Quebeçois director Denis Villenueve crafts a dark and complex narrative in his 2010 film Incendies, adapted from Wajdi Mouawad’s play “Scorched.” The film earned a Best Foreign Language Film nomination at this past year’s Academy Awards.

The intricate story begins with brother and sister Simon and Jeanne Marwan (Maxim Gaudette and Mélissa Désormeaux-Poulin) at the reading of their mother’s will. In the will, the deceased Nawal Marwan (Lubna Azabal) reveals two bewildering secrets to her children: that their father is still alive, and that the two have an older brother whom she was forced to abandon while a young woman in the Middle East.

Dying in despair in Canada, Nawal charges her children with a final redemptive act that will bring solace and closure to her otherwise troubled existence — to find their brother and father and deliver to each of them a sealed envelope.

Embarking on a journey to the land her mother left behind, Jeanne finds clues that help her solve the enigma of her mother’s life. Through skillful editing, the film depicts Jeanne’s modern-day search for truth alongside Nawal’s difficult experience thirty years earlier, both as a mother striving for reunion with her orphaned son, and as a political prisoner of the jarringly violent war between Christian and Muslim militants.

Beleaguered by the atrocities her search reveals, Jeanne enlists the help of her brother, Simon, and their mother’s former colleague, notary Jean Lebel, in the ensuing series of increasingly abrupt twists and turns.
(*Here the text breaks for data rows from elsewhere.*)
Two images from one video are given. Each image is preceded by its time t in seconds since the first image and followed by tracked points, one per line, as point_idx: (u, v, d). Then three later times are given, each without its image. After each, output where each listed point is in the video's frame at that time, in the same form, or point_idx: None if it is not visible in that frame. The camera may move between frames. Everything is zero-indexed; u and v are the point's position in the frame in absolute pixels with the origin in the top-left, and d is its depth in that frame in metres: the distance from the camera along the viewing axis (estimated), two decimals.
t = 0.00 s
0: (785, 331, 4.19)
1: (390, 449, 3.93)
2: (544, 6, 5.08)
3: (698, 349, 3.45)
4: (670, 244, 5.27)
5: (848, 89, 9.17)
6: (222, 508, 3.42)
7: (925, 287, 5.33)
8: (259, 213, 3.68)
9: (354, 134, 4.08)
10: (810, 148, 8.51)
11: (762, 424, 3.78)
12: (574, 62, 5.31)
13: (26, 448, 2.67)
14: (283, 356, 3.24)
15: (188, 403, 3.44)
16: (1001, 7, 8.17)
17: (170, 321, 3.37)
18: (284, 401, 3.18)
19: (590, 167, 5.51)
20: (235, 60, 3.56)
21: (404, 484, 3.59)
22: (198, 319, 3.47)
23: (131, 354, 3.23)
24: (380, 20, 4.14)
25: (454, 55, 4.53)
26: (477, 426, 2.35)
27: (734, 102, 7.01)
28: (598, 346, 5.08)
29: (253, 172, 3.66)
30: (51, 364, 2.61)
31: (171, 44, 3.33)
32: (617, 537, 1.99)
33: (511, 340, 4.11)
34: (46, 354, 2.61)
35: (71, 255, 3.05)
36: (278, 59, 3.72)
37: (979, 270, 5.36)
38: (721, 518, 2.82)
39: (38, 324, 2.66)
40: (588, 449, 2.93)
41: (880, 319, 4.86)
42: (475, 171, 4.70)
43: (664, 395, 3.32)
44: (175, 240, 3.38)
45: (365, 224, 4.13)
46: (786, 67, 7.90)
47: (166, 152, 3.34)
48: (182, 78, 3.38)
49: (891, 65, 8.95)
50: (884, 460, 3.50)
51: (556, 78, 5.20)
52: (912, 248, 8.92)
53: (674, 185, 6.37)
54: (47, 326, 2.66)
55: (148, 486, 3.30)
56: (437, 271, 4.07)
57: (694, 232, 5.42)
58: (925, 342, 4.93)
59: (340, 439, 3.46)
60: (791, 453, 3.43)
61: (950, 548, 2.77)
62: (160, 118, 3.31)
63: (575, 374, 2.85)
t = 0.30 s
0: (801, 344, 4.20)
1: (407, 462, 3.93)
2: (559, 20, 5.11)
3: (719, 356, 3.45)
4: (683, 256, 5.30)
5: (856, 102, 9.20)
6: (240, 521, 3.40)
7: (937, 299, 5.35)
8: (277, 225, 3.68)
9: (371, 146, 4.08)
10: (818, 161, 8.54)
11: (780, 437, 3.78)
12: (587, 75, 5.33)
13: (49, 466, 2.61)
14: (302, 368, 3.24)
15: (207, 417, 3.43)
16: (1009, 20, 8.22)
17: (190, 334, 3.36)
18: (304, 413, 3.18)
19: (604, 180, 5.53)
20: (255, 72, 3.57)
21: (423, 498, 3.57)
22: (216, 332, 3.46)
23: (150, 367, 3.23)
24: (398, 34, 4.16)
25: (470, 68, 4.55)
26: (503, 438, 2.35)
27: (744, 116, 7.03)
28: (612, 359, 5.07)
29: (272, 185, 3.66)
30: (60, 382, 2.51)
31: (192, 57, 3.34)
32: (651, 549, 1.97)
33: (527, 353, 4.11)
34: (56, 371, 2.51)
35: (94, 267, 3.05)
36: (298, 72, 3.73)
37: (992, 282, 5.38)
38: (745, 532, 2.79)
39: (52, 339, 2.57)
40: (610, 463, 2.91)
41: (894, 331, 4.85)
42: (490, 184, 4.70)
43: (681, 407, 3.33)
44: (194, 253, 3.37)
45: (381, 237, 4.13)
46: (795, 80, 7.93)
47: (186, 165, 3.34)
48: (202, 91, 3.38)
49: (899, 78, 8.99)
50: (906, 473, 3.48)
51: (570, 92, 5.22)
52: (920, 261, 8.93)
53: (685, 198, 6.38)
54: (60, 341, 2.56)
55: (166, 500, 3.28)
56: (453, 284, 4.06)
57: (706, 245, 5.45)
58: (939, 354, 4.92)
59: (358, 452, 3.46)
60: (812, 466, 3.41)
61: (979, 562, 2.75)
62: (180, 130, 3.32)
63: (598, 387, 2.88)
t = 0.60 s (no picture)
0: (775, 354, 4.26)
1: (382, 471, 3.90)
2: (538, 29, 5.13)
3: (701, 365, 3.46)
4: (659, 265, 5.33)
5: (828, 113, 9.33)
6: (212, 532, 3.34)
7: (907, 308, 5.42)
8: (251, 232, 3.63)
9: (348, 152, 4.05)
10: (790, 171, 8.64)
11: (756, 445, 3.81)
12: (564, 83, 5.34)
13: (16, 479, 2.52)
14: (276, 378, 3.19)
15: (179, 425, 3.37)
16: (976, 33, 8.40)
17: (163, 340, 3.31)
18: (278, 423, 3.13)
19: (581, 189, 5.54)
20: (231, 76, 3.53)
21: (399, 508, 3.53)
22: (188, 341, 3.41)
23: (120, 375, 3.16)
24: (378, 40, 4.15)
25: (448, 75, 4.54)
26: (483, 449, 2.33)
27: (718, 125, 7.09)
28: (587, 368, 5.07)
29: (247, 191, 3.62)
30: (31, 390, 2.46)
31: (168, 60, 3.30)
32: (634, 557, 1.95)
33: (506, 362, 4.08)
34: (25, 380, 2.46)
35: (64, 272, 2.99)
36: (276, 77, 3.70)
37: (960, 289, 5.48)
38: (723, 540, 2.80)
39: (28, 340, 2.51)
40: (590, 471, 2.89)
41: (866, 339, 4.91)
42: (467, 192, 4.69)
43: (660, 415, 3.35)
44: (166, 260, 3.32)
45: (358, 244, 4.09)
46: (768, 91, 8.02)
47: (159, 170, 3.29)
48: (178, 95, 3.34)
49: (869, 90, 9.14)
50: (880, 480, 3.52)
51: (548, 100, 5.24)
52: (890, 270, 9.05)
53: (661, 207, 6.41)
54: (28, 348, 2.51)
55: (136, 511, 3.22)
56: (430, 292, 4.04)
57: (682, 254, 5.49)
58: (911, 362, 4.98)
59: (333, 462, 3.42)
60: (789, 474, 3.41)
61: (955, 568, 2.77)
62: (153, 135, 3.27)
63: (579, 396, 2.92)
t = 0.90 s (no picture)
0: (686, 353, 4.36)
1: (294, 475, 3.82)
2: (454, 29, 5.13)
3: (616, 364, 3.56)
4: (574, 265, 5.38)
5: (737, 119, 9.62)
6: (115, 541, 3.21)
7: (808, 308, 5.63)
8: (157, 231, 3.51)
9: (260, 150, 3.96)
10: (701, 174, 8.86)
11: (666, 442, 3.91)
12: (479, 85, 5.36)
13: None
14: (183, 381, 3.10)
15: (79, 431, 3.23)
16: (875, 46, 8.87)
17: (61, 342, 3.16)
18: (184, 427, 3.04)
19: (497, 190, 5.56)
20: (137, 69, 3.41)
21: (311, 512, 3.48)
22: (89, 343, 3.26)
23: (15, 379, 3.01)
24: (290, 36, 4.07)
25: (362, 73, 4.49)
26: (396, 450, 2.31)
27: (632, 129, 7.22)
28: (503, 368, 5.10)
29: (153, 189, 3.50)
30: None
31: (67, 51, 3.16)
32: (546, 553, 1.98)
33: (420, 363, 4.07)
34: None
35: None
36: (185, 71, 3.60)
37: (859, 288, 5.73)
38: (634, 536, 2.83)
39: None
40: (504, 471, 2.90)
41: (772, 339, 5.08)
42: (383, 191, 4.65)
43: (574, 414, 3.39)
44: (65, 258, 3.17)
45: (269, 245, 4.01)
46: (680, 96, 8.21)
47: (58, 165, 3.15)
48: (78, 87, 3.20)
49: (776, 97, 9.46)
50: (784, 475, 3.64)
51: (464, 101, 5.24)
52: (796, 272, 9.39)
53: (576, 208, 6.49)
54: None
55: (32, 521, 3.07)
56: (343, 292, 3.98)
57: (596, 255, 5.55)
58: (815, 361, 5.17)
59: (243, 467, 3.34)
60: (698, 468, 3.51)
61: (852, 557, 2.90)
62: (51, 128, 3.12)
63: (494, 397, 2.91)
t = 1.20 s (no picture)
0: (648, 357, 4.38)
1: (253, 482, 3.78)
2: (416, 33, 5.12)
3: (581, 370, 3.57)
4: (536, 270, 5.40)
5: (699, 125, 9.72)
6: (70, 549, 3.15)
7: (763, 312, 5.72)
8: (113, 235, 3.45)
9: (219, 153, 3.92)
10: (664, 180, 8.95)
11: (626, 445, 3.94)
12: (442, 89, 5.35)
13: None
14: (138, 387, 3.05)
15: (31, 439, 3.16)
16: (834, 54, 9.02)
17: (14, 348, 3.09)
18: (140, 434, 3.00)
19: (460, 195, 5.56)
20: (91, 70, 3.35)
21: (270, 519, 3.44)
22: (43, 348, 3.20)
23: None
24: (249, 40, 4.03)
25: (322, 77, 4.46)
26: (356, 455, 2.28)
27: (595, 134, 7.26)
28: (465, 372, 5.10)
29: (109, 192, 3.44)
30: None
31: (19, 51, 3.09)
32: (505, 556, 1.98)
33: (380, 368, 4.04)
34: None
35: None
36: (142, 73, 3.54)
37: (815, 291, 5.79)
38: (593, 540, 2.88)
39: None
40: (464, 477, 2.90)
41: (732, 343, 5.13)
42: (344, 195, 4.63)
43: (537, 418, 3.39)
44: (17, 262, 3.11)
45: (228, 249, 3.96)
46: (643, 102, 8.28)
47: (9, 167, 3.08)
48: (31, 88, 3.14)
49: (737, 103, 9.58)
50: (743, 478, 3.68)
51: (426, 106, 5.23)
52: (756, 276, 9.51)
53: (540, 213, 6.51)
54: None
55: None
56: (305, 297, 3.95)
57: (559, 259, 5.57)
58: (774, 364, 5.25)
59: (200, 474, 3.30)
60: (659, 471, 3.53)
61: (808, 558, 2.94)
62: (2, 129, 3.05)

The 130-minute chronicle largely follows this journey, even at the expense of capturing more of the emotional trauma inherent in the siblings’ discoveries and their mother’s life story. For their part, actors Gaudette, Désormeaux-Poulin and Azabal contribute to the film’s quality some engrossing performances that are featured all too infrequently.

But even as is, Incendies is the work of a filmmaker who has truly mastered his craft. However, only when the ending credits begin does the true gravity of the story emerge — even if the viewer must suspend his disbelief to feel the full effect.

Certainly not an uplifting work, the film serves as a not-so-subtle reminder of the pervasive human tendency toward destruction, continued unrest and upheaval. Despite its backdrop of brutal realism, the film still captures the tenacity of the human spirit for love and understanding.

This film is not for the faint of heart; rather, it is a compelling and thought-provoking work that demonstrates the immense power of properly executed cinema. The portrayal of human aggression and hatred is intense, but the result is a truly compassionate view of human conflict and the human condition.